• What needs to be done
Copy the data below word for word, leaving out the pictures.

• Records to process
==============================
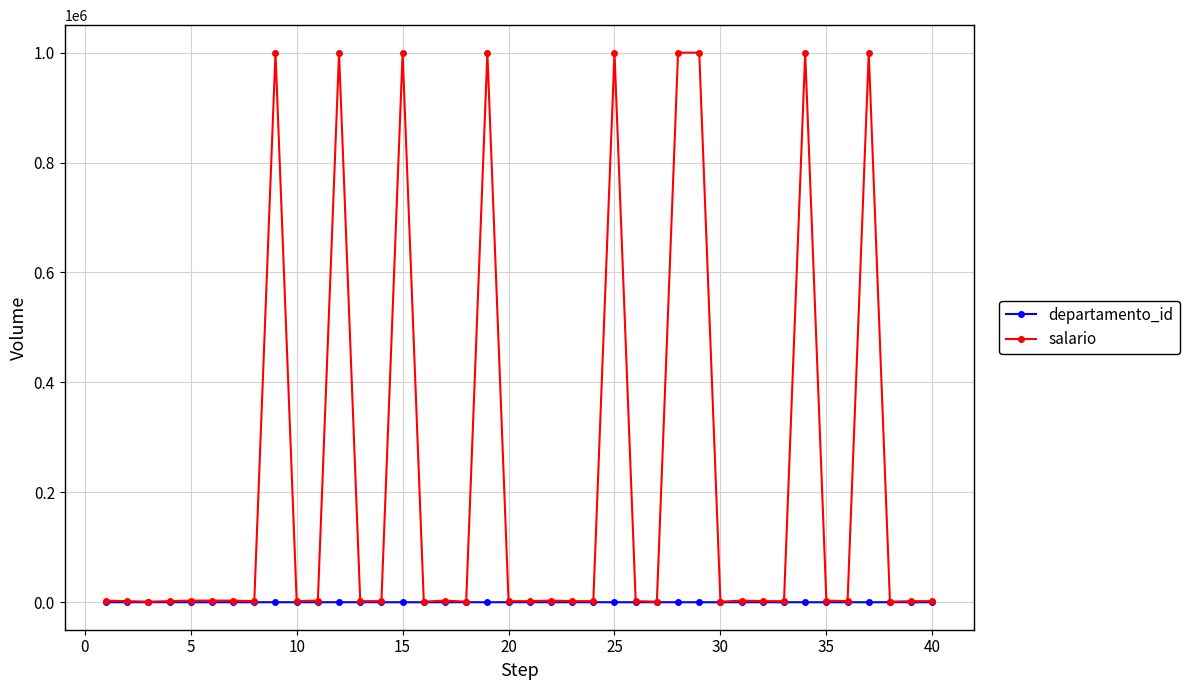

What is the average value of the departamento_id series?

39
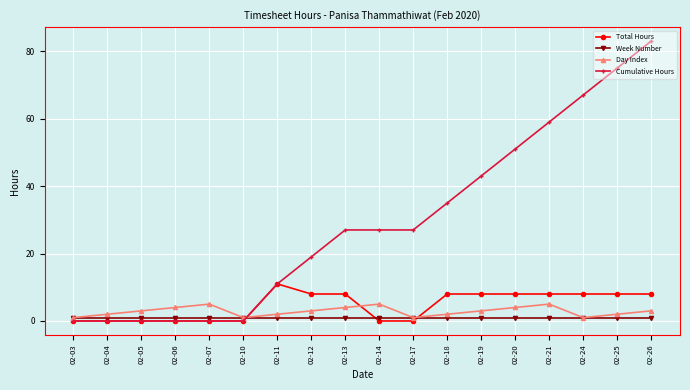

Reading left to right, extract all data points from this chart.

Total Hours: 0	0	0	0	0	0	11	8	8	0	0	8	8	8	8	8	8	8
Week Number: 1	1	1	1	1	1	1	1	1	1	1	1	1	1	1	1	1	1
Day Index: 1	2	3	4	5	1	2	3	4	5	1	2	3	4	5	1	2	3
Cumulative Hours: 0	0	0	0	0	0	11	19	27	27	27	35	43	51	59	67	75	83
==============================
• Response below
What is the average value of the departamento_id series?

39

Reading left to right, extract all data points from this chart.

Total Hours: 0	0	0	0	0	0	11	8	8	0	0	8	8	8	8	8	8	8
Week Number: 1	1	1	1	1	1	1	1	1	1	1	1	1	1	1	1	1	1
Day Index: 1	2	3	4	5	1	2	3	4	5	1	2	3	4	5	1	2	3
Cumulative Hours: 0	0	0	0	0	0	11	19	27	27	27	35	43	51	59	67	75	83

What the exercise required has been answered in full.